= Tim Chartier =

American mathematician (born 1969)

Timothy P. Chartier (born 1969) is an American mathematician known for his expertise in sports analytics and bracketology, for his popular mathematics books, and for the "mime-matics" shows combining mime and mathematics that he and his wife Tanya have staged.

He is Joseph R. Morton Professor of Mathematics and Computer Science at Davidson College. The National Museum of Mathematics announced him as 2022-23 Distinguished Visiting Professor for the Public Dissemination of Mathematics, in June 2021.

==Education and career==
Chartier majored in applied mathematics at Western Michigan University, graduating in 1993, and stayed at Western Michigan for a master's degree in computational mathematics in 1996. He completed a PhD at the University of Colorado Boulder in 2001, with the dissertation Algebraic Multigrid Based on Element Interpolation (AMGe) and Spectral AMGe supervised by Steve McCormick.
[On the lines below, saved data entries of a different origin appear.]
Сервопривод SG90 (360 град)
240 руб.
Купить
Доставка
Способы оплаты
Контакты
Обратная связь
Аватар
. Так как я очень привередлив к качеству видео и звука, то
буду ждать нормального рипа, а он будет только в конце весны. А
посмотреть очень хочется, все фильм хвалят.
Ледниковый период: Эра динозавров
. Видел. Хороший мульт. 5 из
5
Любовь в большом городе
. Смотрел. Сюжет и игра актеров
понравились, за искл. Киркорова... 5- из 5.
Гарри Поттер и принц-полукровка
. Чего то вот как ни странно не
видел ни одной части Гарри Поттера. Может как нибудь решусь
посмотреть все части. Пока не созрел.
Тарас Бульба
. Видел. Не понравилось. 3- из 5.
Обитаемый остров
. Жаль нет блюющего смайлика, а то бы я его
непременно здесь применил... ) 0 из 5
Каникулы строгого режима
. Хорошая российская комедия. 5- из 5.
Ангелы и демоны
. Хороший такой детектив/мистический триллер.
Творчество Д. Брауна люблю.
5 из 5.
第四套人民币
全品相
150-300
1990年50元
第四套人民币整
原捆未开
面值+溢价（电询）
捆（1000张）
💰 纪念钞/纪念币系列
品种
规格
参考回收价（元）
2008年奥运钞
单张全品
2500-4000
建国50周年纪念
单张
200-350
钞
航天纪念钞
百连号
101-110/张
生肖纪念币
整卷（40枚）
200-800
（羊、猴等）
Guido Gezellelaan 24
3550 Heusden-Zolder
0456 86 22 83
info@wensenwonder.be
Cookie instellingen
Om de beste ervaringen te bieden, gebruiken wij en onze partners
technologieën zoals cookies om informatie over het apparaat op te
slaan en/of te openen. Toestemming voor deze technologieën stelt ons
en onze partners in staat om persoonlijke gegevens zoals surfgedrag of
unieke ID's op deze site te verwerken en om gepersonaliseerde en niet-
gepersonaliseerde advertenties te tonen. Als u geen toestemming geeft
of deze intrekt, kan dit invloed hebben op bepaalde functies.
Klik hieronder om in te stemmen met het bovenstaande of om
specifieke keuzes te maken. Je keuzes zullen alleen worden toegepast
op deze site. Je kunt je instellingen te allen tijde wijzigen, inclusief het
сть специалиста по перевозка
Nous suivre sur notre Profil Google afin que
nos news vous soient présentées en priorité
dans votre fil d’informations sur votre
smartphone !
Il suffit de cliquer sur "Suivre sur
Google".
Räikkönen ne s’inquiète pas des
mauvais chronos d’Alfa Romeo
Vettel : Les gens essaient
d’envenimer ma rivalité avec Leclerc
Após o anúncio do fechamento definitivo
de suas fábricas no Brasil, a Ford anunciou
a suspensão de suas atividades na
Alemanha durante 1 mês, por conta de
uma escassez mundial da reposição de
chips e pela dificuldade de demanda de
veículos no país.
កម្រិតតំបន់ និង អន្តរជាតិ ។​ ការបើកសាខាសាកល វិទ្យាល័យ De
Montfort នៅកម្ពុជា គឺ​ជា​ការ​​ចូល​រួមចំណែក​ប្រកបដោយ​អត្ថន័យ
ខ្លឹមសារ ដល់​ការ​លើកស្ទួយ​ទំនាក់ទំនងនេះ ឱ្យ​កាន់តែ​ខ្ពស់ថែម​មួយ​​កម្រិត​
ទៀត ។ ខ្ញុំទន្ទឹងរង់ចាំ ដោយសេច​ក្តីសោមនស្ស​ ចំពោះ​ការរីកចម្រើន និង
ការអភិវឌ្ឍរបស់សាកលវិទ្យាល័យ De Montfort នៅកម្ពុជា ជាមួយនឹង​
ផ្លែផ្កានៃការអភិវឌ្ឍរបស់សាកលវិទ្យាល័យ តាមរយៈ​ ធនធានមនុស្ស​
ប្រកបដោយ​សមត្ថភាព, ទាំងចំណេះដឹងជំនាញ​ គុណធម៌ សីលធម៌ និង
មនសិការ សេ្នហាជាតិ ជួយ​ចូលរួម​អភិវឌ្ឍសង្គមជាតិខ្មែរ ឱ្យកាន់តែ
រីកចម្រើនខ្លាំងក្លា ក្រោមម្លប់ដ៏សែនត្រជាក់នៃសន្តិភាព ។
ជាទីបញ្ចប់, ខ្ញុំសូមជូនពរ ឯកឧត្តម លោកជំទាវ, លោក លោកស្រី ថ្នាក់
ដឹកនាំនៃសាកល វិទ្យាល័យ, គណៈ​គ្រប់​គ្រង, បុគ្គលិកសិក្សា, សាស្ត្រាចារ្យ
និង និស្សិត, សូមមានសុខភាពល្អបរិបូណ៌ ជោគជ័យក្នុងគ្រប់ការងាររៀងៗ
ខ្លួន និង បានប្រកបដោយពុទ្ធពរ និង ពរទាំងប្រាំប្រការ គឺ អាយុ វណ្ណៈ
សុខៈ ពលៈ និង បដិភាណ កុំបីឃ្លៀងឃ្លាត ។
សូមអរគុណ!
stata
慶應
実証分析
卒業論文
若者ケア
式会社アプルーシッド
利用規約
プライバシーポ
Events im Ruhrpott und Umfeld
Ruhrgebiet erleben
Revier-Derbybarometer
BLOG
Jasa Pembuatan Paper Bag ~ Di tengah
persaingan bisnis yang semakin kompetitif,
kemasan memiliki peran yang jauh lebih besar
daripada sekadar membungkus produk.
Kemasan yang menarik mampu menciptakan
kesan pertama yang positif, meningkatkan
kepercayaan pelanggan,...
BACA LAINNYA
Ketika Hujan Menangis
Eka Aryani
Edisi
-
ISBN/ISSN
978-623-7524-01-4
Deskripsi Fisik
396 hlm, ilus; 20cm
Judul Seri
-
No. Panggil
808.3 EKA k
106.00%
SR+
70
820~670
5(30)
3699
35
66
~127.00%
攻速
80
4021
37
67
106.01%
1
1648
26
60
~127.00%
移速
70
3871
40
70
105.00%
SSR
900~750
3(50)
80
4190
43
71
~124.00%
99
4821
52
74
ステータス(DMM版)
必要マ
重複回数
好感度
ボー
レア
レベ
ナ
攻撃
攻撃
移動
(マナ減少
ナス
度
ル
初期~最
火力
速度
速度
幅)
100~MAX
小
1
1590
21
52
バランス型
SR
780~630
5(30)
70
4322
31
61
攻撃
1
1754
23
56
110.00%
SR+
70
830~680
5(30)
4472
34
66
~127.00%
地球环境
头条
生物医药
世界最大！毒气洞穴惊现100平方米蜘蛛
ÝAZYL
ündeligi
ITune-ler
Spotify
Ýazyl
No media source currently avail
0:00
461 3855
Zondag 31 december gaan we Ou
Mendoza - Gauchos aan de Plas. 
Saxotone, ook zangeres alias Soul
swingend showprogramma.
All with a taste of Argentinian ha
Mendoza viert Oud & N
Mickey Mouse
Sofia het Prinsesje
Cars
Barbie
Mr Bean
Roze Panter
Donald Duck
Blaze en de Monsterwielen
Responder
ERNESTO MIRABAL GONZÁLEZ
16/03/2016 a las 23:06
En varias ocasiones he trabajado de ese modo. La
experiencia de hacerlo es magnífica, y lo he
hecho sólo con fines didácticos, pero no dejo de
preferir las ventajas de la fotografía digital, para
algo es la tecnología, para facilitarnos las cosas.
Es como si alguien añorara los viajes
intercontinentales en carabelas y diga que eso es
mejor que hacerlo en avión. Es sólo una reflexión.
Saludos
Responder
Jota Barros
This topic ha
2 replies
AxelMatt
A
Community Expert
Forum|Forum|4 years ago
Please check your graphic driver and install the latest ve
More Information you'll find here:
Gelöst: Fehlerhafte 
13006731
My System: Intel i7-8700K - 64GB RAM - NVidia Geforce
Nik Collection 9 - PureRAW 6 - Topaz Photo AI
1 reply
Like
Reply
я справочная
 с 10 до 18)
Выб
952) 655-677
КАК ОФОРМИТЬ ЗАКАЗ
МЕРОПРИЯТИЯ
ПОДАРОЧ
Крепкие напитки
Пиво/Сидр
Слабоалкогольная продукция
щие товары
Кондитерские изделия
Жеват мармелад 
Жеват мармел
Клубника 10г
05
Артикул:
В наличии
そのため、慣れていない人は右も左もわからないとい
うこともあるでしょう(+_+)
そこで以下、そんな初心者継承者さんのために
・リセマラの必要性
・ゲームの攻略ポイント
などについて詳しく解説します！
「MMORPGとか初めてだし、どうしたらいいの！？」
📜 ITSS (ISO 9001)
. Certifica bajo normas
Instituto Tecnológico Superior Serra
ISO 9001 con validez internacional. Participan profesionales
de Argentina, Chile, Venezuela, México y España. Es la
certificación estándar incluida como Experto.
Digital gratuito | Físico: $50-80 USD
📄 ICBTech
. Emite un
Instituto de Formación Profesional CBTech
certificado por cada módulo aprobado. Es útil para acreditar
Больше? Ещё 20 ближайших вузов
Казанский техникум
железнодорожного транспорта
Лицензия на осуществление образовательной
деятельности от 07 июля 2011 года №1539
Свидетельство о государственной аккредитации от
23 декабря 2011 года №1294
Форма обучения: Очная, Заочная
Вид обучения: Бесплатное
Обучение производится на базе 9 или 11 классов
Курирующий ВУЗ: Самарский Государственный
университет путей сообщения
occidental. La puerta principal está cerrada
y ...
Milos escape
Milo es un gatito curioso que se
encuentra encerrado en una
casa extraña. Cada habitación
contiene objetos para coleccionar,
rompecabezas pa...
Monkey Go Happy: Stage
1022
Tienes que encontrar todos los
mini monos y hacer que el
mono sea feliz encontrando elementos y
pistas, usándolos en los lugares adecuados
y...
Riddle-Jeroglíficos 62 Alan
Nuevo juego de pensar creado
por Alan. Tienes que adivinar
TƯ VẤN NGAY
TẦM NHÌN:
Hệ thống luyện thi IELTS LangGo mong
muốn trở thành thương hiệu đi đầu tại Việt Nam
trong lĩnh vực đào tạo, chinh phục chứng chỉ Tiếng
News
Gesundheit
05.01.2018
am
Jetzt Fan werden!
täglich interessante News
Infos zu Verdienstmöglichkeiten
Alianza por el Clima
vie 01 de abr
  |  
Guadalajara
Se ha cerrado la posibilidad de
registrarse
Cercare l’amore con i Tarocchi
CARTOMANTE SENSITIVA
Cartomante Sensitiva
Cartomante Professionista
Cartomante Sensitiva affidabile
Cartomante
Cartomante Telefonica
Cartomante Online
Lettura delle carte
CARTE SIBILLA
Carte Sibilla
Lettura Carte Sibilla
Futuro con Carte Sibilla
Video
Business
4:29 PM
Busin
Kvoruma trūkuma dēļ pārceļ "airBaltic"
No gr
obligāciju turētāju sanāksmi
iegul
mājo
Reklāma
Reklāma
He has also studied mime, at the Centre du Silence in Colorado, at the Dell'Arte International School of Physical Theatre in California, and with Marcel Marceau.

After postdoctoral research at the University of Washington, he joined the Davidson College faculty in 2003. As well as his academic work, he is also a frequent consultant on sports analytics for ESPN, NASCAR, the National Basketball Association, and other groups.

==Books==
Chartier is the author of Math Bytes: Google Bombs, Chocolate-Covered Pi, and Other Cool Bits in Computing (2014), which won the Euler Book Prize in 2020, and of When Life is Linear: From Computer Graphics to Bracketology (2015), which won the Beckenbach Book Prize in 2017.

He is also the author of X Games In Mathematics: Sports Training That Counts! (2020) and the coauthor, with Anne Greenbaum, of Numerical Methods: Design, Analysis, and Computer Implementation of Algorithms (2012).